Karz-ı Hasen
Karz-ı hasen Allah rızasından başka bir menfaat beklenmeden verilen borçtur. Kelime manası olarak “güzel borç” anlamına gelir ve Kur’aı Kerim’de geçen bir terimdir.
Borcu olan ihtiyaç sahibi kişiye haramlardan uzak durması ve harama bulaşmaması için ihtiyacını giderecek meblağı faizsiz olarak ve sırf Allah rızasını kazanmak için temin etmenin ecri Allah katında çok büyüktür. Toplumsal yardımlaşma duygusu İslam’ın tavsiye ettiği en önemli konulardan biridir. İyi ve kötü günleri paylaşmak birlik ve beraberlik duygularını arttırır. Sadaka vermek dinimizde övülmüş bir şeydir. Ancak bazen ihtiyacı olan yakınımızı incitebilir. Böyle durumlarda ödünç vermek de çok kıymetli bir yardımdır.

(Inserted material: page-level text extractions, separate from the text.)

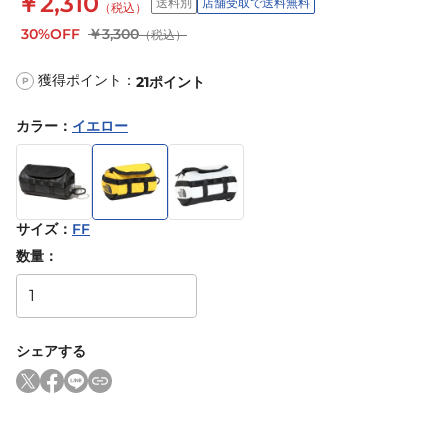
￥2,310
送料別
店舗受取で送料無料
（税込）
30%OFF
￥3,300
（税込）
獲得ポイント：
21
ポイント
P
カラー
：
イエロー
サイズ
：
FF
数量：
シェアする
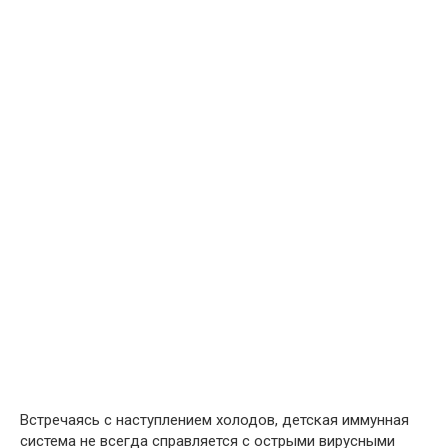
Встречаясь с наступлением холодов, детская иммунная
система не всегда справляется с острыми вирусными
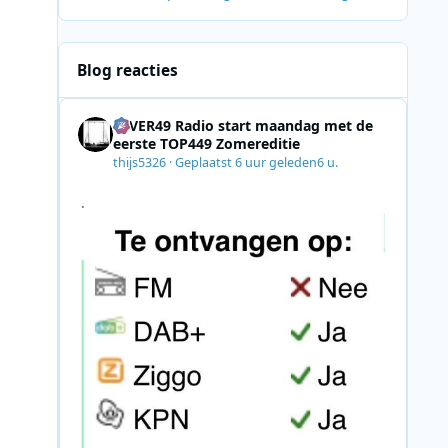
Blog reacties
4EVER49 Radio start maandag met de
eerste TOP449 Zomereditie
thijs5326
·
Geplaatst
6 uur geleden
6 u.
.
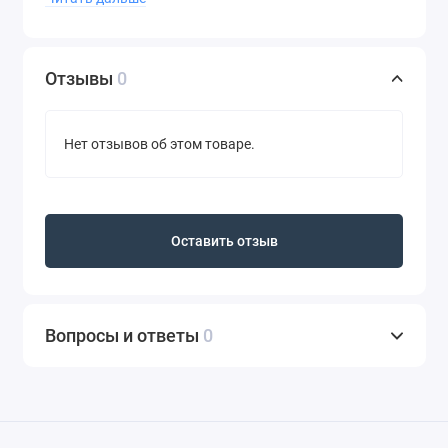
время путешествий и позволит протестировать
продукт перед покупкой полноразмера.
Отзывы
0
Нет отзывов об этом товаре.
Оставить отзыв
Вопросы и ответы
0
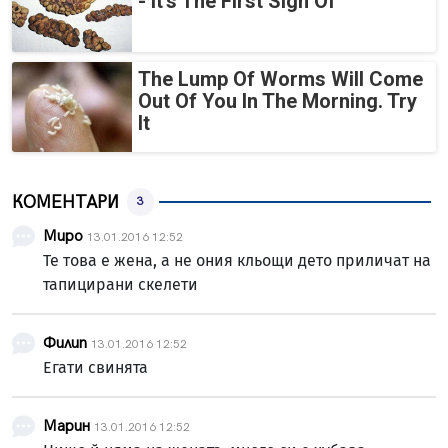
- It's The First Sign Of
The Lump Of Worms Will Come
Out Of You In The Morning. Try
It
КОМЕНТАРИ
3
Миро
13.01.2016 12:52
Те това е жена, а не ония кльощи дето приличат на
тапицирани скелети
Филип
13.01.2016 12:52
Егати свинята
Марин
13.01.2016 12:52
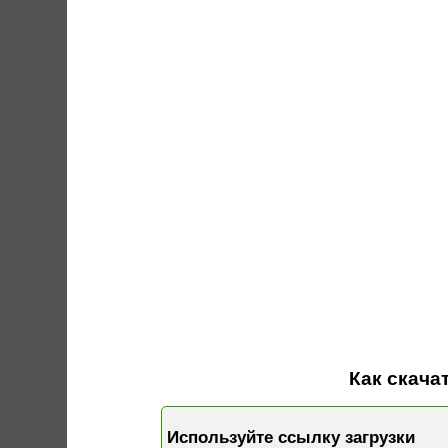
Как скачат
Используйте ссылку загрузки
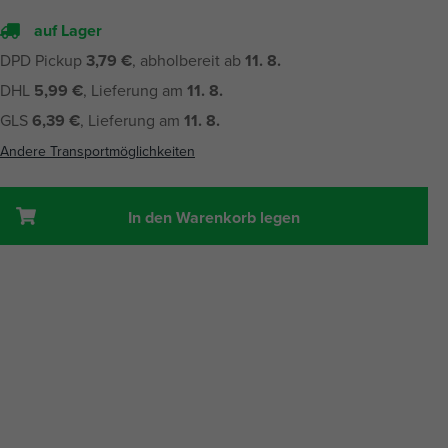
auf Lager
DPD Pickup
3,79 €
, abholbereit ab
11. 8.
DHL
5,99 €
, Lieferung am
11. 8.
GLS
6,39 €
, Lieferung am
11. 8.
Andere Transportmöglichkeiten
In den Warenkorb legen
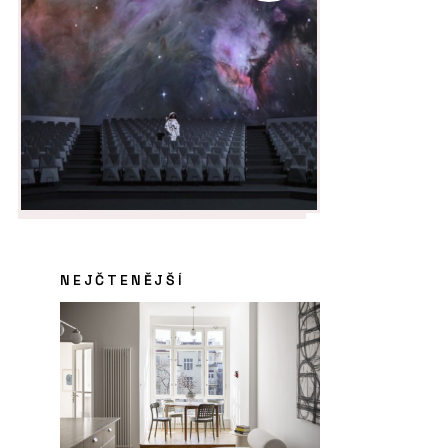
NEJČTENĚJŠÍ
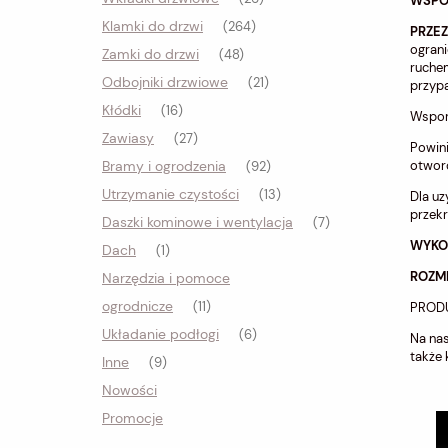
WSPOR
Klamki do drzwi
(264)
PRZEZ
ograni
Zamki do drzwi
(48)
ruchem
Odbojniki drzwiowe
(21)
przyp
Kłódki
(16)
Wsporn
Zawiasy
(27)
Powini
Bramy i ogrodzenia
otwor
(92)
Utrzymanie czystości
(13)
Dla uz
przek
Daszki kominowe i wentylacja
(7)
WYKO
Dach
(1)
ROZMI
Narzędzia i pomoce
ogrodnicze
(11)
PRODU
Układanie podłogi
(6)
Na nas
także 
Inne
(9)
Nowości
Promocje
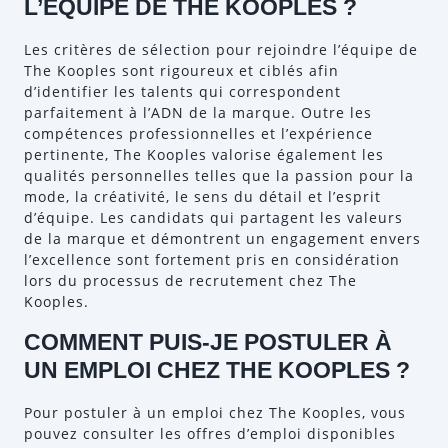
L’ÉQUIPE DE THE KOOPLES ?
Les critères de sélection pour rejoindre l’équipe de
The Kooples sont rigoureux et ciblés afin
d’identifier les talents qui correspondent
parfaitement à l’ADN de la marque. Outre les
compétences professionnelles et l’expérience
pertinente, The Kooples valorise également les
qualités personnelles telles que la passion pour la
mode, la créativité, le sens du détail et l’esprit
d’équipe. Les candidats qui partagent les valeurs
de la marque et démontrent un engagement envers
l’excellence sont fortement pris en considération
lors du processus de recrutement chez The
Kooples.
COMMENT PUIS-JE POSTULER À
UN EMPLOI CHEZ THE KOOPLES ?
Pour postuler à un emploi chez The Kooples, vous
pouvez consulter les offres d’emploi disponibles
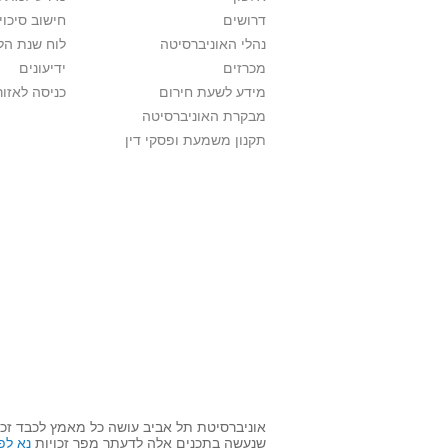
דרושים
חישוב סיכוי
נהלי האוניברסיטה
לוח שנת הל
מכרזים
ידיעונים
מידע לשעת חירום
כניסה לאזור
מבקרת האוניברסיטה
תקנון משמעת ופסקי דין
אוניברסיטת תל אביב עושה כל מאמץ לכבד זכו
שנעשה בתכנים אלה לדעתך מפר זכויות
נא לפ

Kuran’ı Kerim’de şöyle geçmektedir:
“Allâh’a güzel bir borç verecek olan kimdir? Artık Allah, bunu kendisi için kat kat arttırır. Onun için oldukça üstün ve onurlu (kerim) bir ecir vardır.” (Hadid/11)
Allah’a, kat kat karşılığını artıracağı güzel bir ödünç takdiminde kim bulunur? Allah hem darlaştırır, hem bollaştırır; Ona döneceksiniz” (Bakara/245)
“...Eğer namazı dosdoğru kılar, zekatı verir, peygamberlere inanır, onları desteklerseniz ve Allah’a güzel borç verirseniz (ihtiyacı olanları Allah rızası için borç verirseniz) andolsun ki sizin günahlarınızı örterim...” (Mâide/12)
Namazı kılın, zekâtı verin, Allah’a gönül hoşluğuyla ödünç (karz-ı hasen) verin. Kendiniz için önden (dünyada iken) ne iyilik hazırlarsanız Allah katında onu bulursunuz; hem de daha üstün ve mükâfatça daha büyük olmak üzere. Allah’tan mağfiret dileyin, şüphesiz Allah çok bağışlayıcı, çok esirgeyicidir.” (Müzzemmil/20)
Peygamber Efendimiz (sav) şöyle buyurdu:
Sizden önceki ümmetlerden bir adam hesaba çekildi; hayır namına hiçbir şeyi bulunamadı. Fakat bu adam insanlarla düşer kalkardı ve zengin bir kimse idi. Hizmetçisine, darda kalan fakirlerin borcunu affetmesini emrederdi. Aziz ve Celil olan Allah:
“Biz affetmeye ondan daha lâyıkız; onu affediniz” buyurdu.